**WORK TO COMPLETE**
Each line in the entries that has the word "between" has to be copied.
------ DATA LISTING
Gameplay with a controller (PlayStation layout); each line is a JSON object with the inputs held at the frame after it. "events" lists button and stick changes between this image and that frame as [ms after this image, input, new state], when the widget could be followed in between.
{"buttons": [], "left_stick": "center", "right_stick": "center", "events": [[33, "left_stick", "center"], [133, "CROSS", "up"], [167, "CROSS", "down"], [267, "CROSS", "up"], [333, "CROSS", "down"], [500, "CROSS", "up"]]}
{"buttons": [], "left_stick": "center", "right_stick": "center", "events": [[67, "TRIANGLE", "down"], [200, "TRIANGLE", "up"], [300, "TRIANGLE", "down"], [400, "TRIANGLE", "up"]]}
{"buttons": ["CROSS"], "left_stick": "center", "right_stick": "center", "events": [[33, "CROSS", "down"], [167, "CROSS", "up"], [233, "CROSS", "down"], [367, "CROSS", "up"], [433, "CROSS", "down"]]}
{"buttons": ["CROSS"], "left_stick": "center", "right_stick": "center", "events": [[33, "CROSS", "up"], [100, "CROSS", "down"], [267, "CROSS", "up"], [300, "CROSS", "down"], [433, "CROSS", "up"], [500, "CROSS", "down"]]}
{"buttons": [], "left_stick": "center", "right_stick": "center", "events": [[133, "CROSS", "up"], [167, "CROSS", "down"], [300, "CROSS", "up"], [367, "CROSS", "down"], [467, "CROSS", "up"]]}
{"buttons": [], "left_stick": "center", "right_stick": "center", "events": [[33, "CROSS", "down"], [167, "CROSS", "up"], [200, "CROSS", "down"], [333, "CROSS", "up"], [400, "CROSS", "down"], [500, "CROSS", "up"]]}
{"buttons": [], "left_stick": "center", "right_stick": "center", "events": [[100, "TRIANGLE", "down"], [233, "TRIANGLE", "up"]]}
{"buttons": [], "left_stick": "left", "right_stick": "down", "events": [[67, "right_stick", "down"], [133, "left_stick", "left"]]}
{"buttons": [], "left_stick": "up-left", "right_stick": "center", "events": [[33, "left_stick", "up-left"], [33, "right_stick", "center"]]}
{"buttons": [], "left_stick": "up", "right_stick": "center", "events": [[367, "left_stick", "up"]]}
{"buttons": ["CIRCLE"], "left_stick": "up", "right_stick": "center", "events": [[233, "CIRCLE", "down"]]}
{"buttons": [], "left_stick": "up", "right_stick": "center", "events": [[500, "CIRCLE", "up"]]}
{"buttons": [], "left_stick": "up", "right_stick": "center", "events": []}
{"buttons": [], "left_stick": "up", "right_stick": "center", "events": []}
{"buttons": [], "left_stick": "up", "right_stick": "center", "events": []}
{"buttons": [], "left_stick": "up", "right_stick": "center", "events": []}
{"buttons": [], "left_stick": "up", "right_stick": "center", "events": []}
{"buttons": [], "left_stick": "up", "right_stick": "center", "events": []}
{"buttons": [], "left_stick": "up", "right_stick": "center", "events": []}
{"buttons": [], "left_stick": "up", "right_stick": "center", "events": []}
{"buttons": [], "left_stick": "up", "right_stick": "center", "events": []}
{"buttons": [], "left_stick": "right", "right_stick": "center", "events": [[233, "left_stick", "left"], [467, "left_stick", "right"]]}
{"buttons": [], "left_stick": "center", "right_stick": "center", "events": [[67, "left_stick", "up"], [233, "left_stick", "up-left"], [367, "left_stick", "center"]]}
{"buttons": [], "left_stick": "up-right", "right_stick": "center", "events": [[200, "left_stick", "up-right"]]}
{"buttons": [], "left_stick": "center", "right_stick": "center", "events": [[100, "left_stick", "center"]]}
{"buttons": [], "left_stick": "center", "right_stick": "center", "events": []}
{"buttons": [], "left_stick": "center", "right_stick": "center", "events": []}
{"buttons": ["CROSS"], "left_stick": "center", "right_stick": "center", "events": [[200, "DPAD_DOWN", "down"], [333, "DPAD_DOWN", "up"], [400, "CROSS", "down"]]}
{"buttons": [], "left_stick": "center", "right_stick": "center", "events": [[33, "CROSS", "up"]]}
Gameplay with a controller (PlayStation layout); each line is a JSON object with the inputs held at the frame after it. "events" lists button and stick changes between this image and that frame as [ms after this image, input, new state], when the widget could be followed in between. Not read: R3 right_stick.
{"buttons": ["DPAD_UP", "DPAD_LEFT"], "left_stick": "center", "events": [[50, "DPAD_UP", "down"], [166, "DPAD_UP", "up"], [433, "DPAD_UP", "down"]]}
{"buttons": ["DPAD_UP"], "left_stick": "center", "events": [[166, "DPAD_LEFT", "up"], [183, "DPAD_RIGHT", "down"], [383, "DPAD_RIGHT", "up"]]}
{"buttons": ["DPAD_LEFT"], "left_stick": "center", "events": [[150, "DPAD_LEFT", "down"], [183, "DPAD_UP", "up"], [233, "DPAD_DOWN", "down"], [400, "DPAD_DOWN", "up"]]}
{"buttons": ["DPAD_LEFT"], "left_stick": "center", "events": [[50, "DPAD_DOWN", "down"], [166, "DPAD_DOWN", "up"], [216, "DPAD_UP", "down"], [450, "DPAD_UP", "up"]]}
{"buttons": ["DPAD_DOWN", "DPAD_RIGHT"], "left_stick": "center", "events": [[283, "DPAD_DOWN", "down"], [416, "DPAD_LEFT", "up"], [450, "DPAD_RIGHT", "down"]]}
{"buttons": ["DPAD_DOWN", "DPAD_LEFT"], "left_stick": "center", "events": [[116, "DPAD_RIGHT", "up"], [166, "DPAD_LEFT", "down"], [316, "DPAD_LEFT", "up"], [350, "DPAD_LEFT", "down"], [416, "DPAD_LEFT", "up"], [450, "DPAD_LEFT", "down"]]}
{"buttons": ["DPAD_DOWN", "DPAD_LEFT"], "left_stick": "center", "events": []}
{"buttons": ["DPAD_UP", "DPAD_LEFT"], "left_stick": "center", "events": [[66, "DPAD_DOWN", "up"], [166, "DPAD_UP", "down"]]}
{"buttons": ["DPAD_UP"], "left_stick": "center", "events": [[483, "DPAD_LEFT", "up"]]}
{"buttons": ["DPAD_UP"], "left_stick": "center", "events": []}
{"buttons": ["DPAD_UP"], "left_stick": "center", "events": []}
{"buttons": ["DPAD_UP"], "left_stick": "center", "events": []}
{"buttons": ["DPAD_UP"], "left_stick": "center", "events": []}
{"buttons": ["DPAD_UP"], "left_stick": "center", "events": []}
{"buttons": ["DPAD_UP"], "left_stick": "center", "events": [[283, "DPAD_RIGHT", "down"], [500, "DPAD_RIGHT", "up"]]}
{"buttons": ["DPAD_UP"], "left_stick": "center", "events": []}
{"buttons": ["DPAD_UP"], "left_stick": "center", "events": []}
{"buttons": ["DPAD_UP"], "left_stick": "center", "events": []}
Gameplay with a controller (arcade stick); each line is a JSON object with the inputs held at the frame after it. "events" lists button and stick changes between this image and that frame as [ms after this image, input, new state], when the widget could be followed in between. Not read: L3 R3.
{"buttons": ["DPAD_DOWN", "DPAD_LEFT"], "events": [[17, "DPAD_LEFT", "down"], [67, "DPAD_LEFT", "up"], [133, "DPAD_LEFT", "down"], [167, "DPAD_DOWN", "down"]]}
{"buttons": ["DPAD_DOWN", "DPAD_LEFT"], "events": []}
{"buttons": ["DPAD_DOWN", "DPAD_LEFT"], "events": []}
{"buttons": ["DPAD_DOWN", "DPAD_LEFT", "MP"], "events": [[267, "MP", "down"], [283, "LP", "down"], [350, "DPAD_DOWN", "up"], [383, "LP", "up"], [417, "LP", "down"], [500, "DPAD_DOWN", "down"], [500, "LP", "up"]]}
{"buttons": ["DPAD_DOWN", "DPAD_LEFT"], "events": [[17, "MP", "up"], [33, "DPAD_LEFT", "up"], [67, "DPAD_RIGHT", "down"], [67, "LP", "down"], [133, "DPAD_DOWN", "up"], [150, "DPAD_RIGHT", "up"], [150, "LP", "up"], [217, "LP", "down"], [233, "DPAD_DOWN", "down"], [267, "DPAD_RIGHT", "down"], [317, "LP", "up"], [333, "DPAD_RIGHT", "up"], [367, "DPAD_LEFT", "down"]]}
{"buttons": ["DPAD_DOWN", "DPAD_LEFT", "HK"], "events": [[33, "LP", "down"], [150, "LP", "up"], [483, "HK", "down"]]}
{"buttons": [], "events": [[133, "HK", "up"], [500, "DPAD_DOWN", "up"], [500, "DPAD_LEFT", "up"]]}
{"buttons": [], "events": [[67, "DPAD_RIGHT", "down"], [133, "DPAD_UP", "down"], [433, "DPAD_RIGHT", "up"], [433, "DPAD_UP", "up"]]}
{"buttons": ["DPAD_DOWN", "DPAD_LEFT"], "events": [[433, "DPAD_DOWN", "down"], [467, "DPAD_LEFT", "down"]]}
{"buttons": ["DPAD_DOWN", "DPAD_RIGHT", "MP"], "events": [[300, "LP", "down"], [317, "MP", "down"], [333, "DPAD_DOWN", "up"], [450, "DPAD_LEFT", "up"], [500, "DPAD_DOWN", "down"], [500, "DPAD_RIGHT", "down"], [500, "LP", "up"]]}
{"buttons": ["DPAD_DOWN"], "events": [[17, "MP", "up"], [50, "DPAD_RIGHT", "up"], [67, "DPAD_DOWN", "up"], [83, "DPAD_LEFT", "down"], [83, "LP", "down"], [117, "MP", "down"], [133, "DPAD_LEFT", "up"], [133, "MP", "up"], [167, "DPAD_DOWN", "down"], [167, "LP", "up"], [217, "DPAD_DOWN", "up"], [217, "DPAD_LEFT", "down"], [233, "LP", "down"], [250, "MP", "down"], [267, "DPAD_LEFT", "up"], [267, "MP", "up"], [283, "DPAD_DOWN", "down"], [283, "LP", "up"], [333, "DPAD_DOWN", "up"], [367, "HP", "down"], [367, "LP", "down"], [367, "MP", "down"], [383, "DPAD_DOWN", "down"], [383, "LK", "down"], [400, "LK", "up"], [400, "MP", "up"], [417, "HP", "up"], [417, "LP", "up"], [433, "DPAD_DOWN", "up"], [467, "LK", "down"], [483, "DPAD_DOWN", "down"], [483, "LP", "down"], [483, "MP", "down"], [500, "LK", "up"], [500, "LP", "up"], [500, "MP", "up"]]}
------------
**ANSWER BELOW**
Gameplay with a controller (PlayStation layout); each line is a JSON object with the inputs held at the frame after it. "events" lists button and stick changes between this image and that frame as [ms after this image, input, new state], when the widget could be followed in between.
Gameplay with a controller (PlayStation layout); each line is a JSON object with the inputs held at the frame after it. "events" lists button and stick changes between this image and that frame as [ms after this image, input, new state], when the widget could be followed in between. Not read: R3 right_stick.
Gameplay with a controller (arcade stick); each line is a JSON object with the inputs held at the frame after it. "events" lists button and stick changes between this image and that frame as [ms after this image, input, new state], when the widget could be followed in between. Not read: L3 R3.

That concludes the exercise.